[Stored items from a collection]
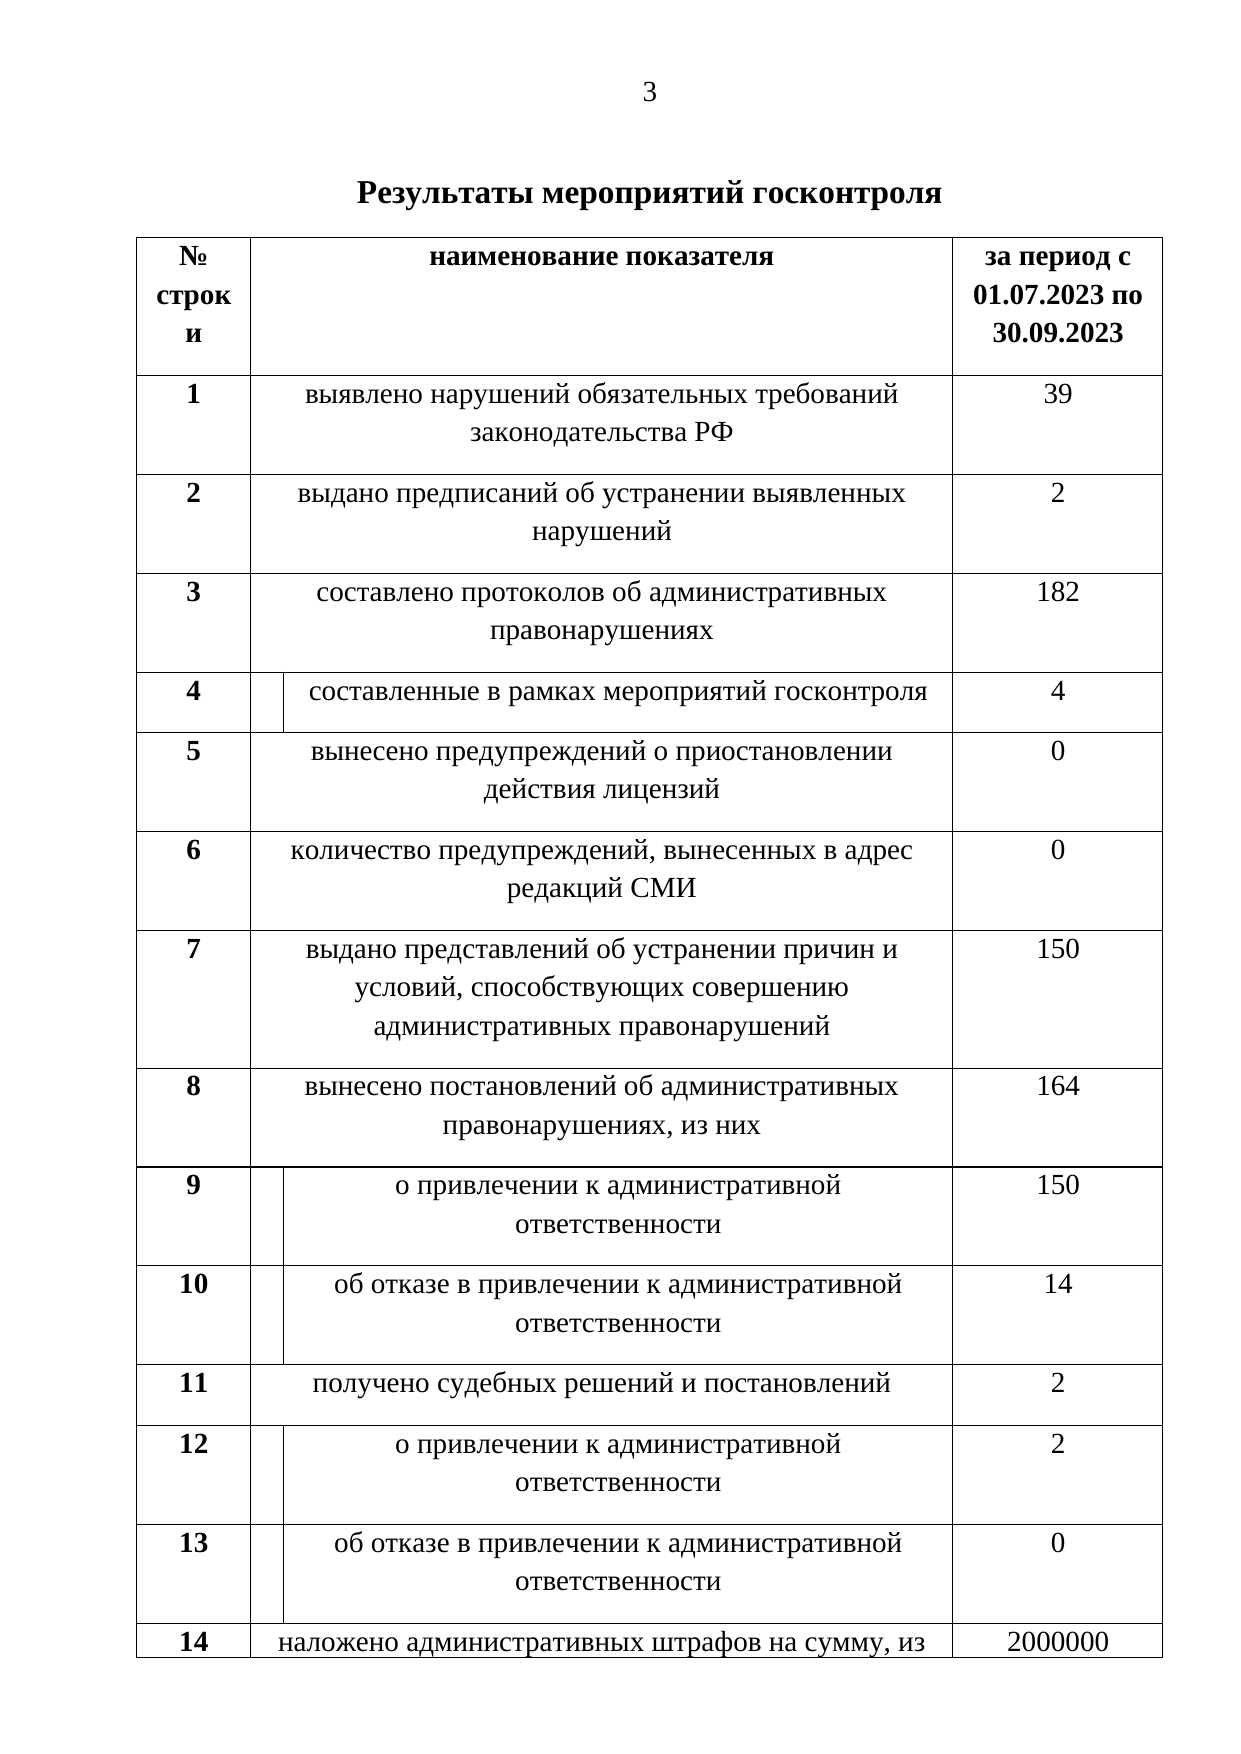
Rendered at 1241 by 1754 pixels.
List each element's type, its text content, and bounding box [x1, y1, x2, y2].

table_cell 1 [137, 376, 250, 474]
table_cell получено судебных решений и постановлений [251, 1365, 952, 1425]
table_cell 5 [137, 733, 250, 831]
table_cell вынесено предупреждений о приостановлении действия лицензий [251, 733, 952, 831]
table_cell 13 [137, 1525, 250, 1623]
table_cell 164 [953, 1069, 1162, 1166]
table_cell 39 [953, 376, 1162, 474]
table_cell 0 [953, 1525, 1162, 1623]
table_cell 11 [137, 1365, 250, 1425]
table_cell [251, 1266, 283, 1364]
table_cell 4 [953, 673, 1162, 732]
table_cell 2 [137, 475, 250, 573]
table_cell количество предупреждений, вынесенных в адрес редакций СМИ [251, 832, 952, 930]
table_cell [251, 673, 283, 732]
table_cell об отказе в привлечении к административной ответственности [284, 1525, 952, 1623]
table_cell 9 [137, 1168, 250, 1265]
table_cell 7 [137, 931, 250, 1067]
table_header наименование показателя [251, 238, 952, 375]
table_cell 10 [137, 1266, 250, 1364]
table_header за период с 01.07.2023 по 30.09.2023 [953, 238, 1162, 375]
text Результаты мероприятий госконтроля [148, 172, 1152, 211]
table_cell 4 [137, 673, 250, 732]
table_cell [251, 1525, 283, 1623]
table_cell 2000000 [953, 1624, 1162, 1657]
table_cell [251, 1168, 283, 1265]
table_cell 12 [137, 1426, 250, 1524]
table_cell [251, 1624, 952, 1657]
table_cell составлено протоколов об административных правонарушениях [251, 574, 952, 672]
table_cell 14 [953, 1266, 1162, 1364]
table_cell 150 [953, 931, 1162, 1067]
table_cell 2 [953, 475, 1162, 573]
table_cell о привлечении к административной ответственности [284, 1426, 952, 1524]
table_cell составленные в рамках мероприятий госконтроля [284, 673, 952, 732]
table_cell 2 [953, 1365, 1162, 1425]
table_cell 150 [953, 1168, 1162, 1265]
table_cell 6 [137, 832, 250, 930]
table_cell 182 [953, 574, 1162, 672]
table_cell выявлено нарушений обязательных требований законодательства РФ [251, 376, 952, 474]
table_cell вынесено постановлений об административных правонарушениях, из них [251, 1069, 952, 1166]
table_cell 14 [137, 1624, 250, 1657]
table_header № строки [137, 238, 250, 375]
table_cell о привлечении к административной ответственности [284, 1168, 952, 1265]
table_cell выдано предписаний об устранении выявленных нарушений [251, 475, 952, 573]
table_cell 3 [137, 574, 250, 672]
table_cell 0 [953, 832, 1162, 930]
table_cell 2 [953, 1426, 1162, 1524]
table_cell 8 [137, 1069, 250, 1166]
table_cell 0 [953, 733, 1162, 831]
table_cell об отказе в привлечении к административной ответственности [284, 1266, 952, 1364]
table_cell [251, 1426, 283, 1524]
table_cell выдано представлений об устранении причин и условий, способствующих совершению административных правонарушений [251, 931, 952, 1067]
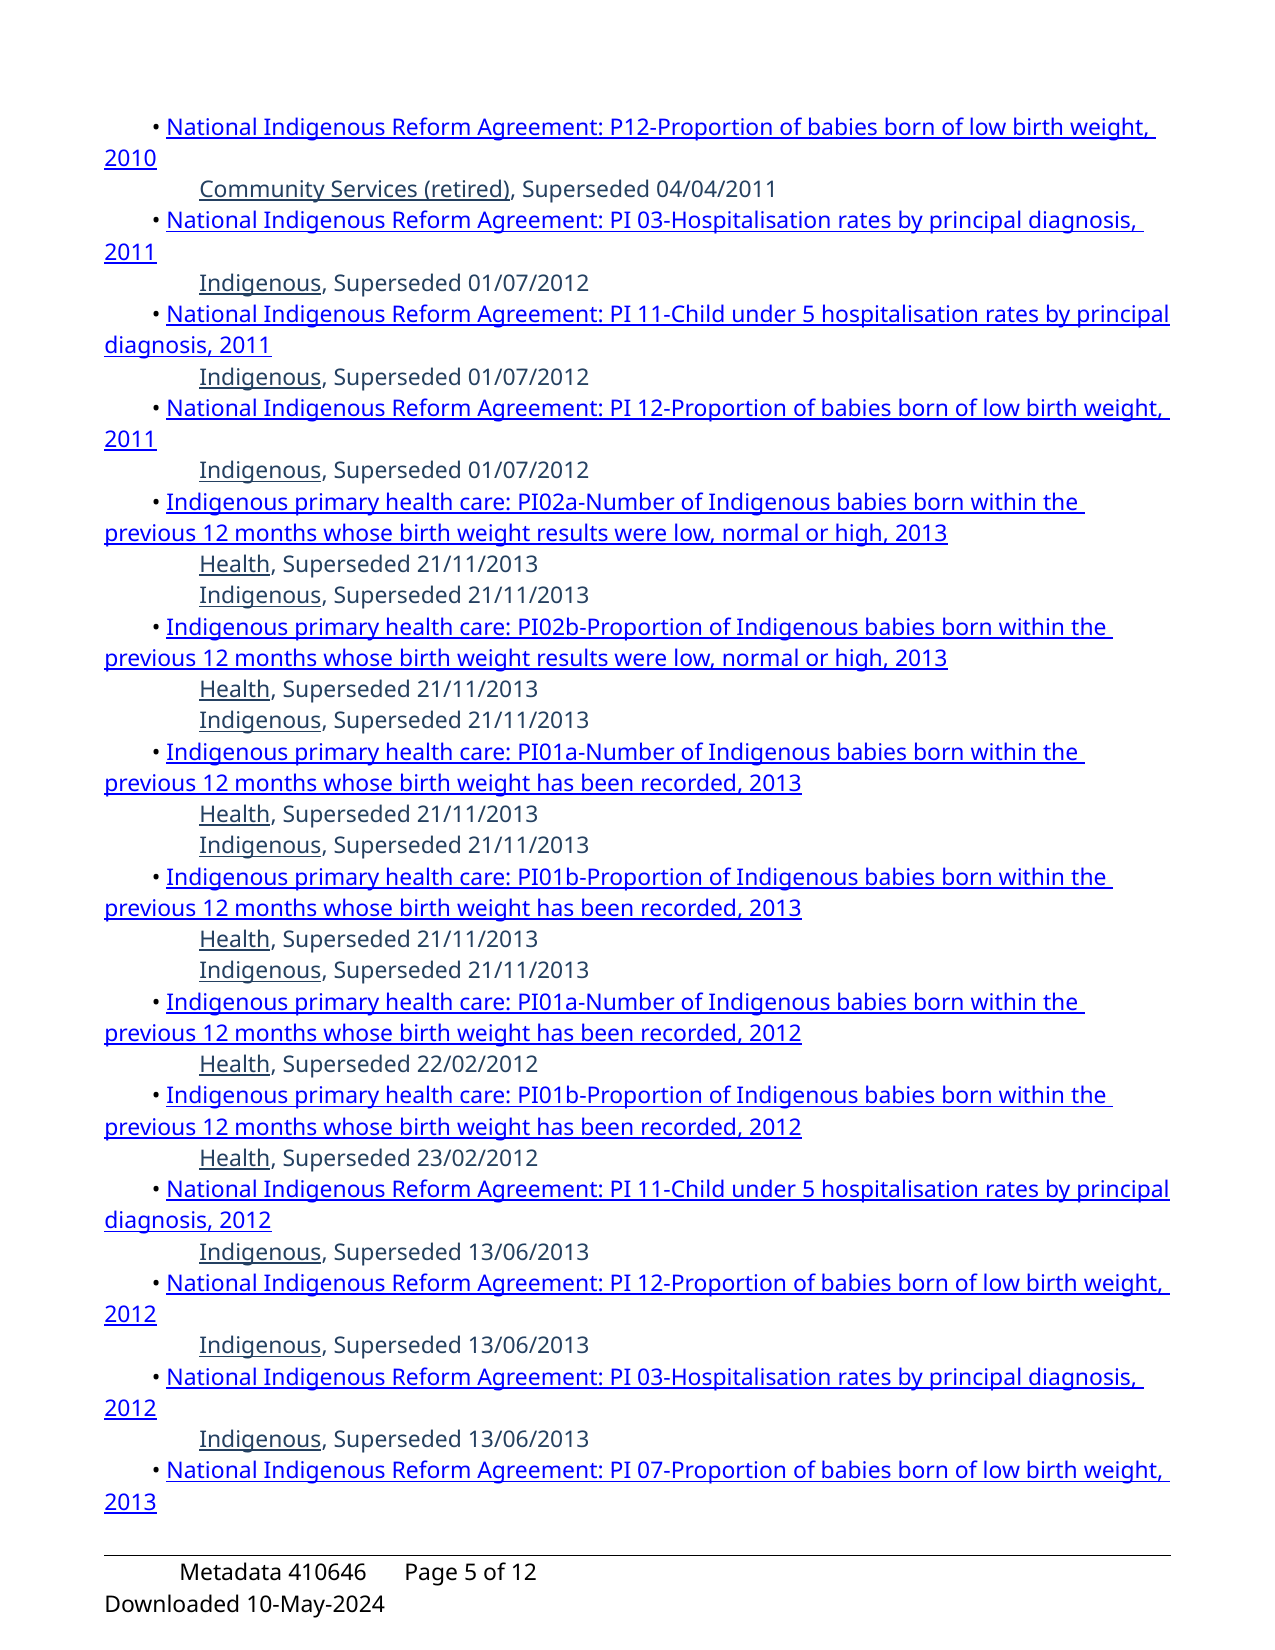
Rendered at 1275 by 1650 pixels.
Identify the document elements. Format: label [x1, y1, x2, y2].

text [104, 110, 1171, 1517]
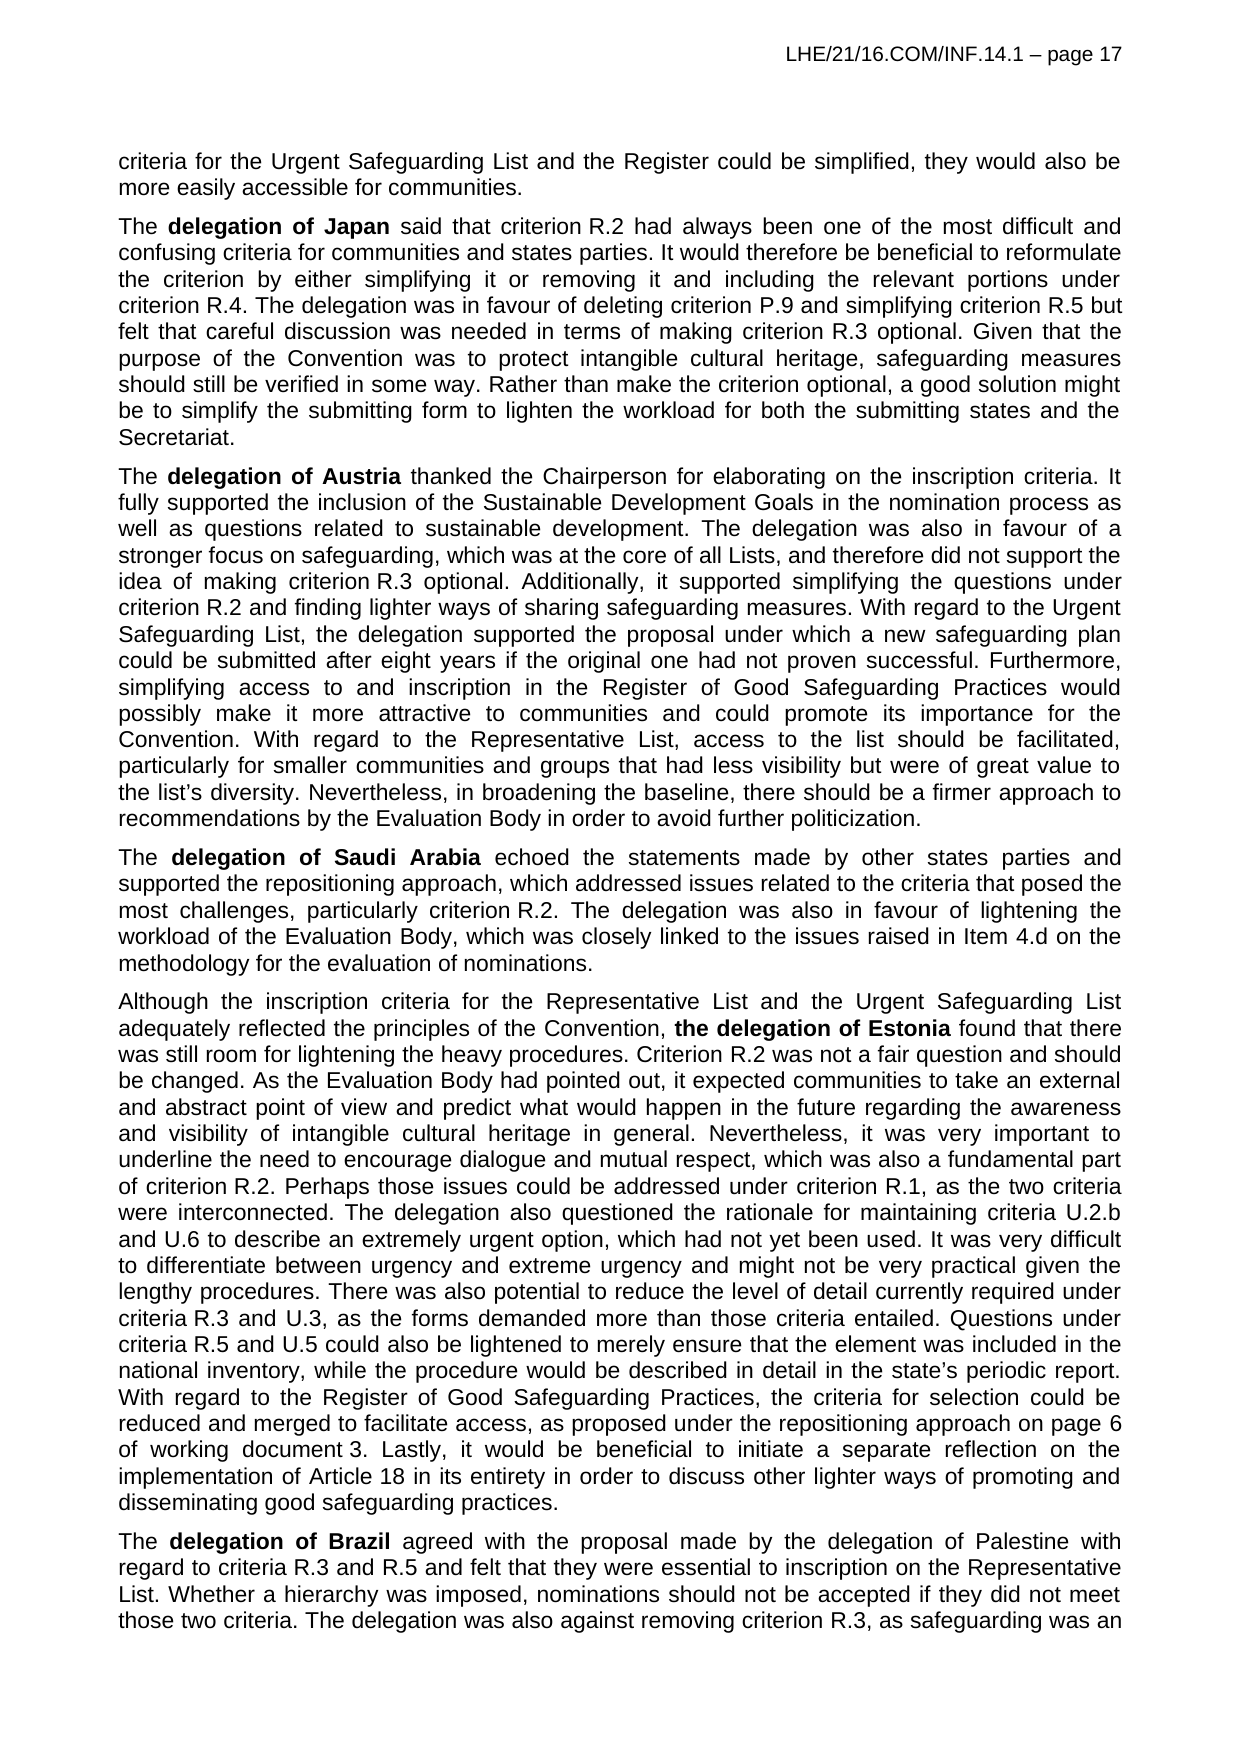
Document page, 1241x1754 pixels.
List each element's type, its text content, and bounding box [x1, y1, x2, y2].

text The delegation of Austria thanked the Chairperson for elaborating on the inscription criteria. It fully supported the inclusion of the Sustainable Development Goals in the nomination process as well as questions related to sustainable development. The delegation was also in favour of a stronger focus on safeguarding, which was at the core of all Lists, and therefore did not support the idea of making criterion R.3 optional. Additionally, it supported simplifying the questions under criterion R.2 and finding lighter ways of sharing safeguarding measures. With regard to the Urgent Safeguarding List, the delegation supported the proposal under which a new safeguarding plan could be submitted after eight years if the original one had not proven successful. Furthermore, simplifying access to and inscription in the Register of Good Safeguarding Practices would possibly make it more attractive to communities and could promote its importance for the Convention. With regard to the Representative List, access to the list should be facilitated, particularly for smaller communities and groups that had less visibility but were of great value to the list’s diversity. Nevertheless, in broadening the baseline, there should be a firmer approach to recommendations by the Evaluation Body in order to avoid further politicization. [118, 463, 1122, 832]
text The delegation of Japan said that criterion R.2 had always been one of the most difficult and confusing criteria for communities and states parties. It would therefore be beneficial to reformulate the criterion by either simplifying it or removing it and including the relevant portions under criterion R.4. The delegation was in favour of deleting criterion P.9 and simplifying criterion R.5 but felt that careful discussion was needed in terms of making criterion R.3 optional. Given that the purpose of the Convention was to protect intangible cultural heritage, safeguarding measures should still be verified in some way. Rather than make the criterion optional, a good solution might be to simplify the submitting form to lighten the workload for both the submitting states and the Secretariat. [118, 213, 1122, 450]
text The delegation of Saudi Arabia echoed the statements made by other states parties and supported the repositioning approach, which addressed issues related to the criteria that posed the most challenges, particularly criterion R.2. The delegation was also in favour of lightening the workload of the Evaluation Body, which was closely linked to the issues raised in Item 4.d on the methodology for the evaluation of nominations. [118, 844, 1122, 976]
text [118, 148, 1122, 200]
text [118, 1528, 1122, 1633]
text Although the inscription criteria for the Representative List and the Urgent Safeguarding List adequately reflected the principles of the Convention, the delegation of Estonia found that there was still room for lightening the heavy procedures. Criterion R.2 was not a fair question and should be changed. As the Evaluation Body had pointed out, it expected communities to take an external and abstract point of view and predict what would happen in the future regarding the awareness and visibility of intangible cultural heritage in general. Nevertheless, it was very important to underline the need to encourage dialogue and mutual respect, which was also a fundamental part of criterion R.2. Perhaps those issues could be addressed under criterion R.1, as the two criteria were interconnected. The delegation also questioned the rationale for maintaining criteria U.2.b and U.6 to describe an extremely urgent option, which had not yet been used. It was very difficult to differentiate between urgency and extreme urgency and might not be very practical given the lengthy procedures. There was also potential to reduce the level of detail currently required under criteria R.3 and U.3, as the forms demanded more than those criteria entailed. Questions under criteria R.5 and U.5 could also be lightened to merely ensure that the element was included in the national inventory, while the procedure would be described in detail in the state’s periodic report. With regard to the Register of Good Safeguarding Practices, the criteria for selection could be reduced and merged to facilitate access, as proposed under the repositioning approach on page 6 of working document 3. Lastly, it would be beneficial to initiate a separate reflection on the implementation of Article 18 in its entirety in order to discuss other lighter ways of promoting and disseminating good safeguarding practices. [118, 988, 1122, 1515]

Assignment: Within the entries above, how many lines contain the word "постановлений"? State the number only.

Completed task: 2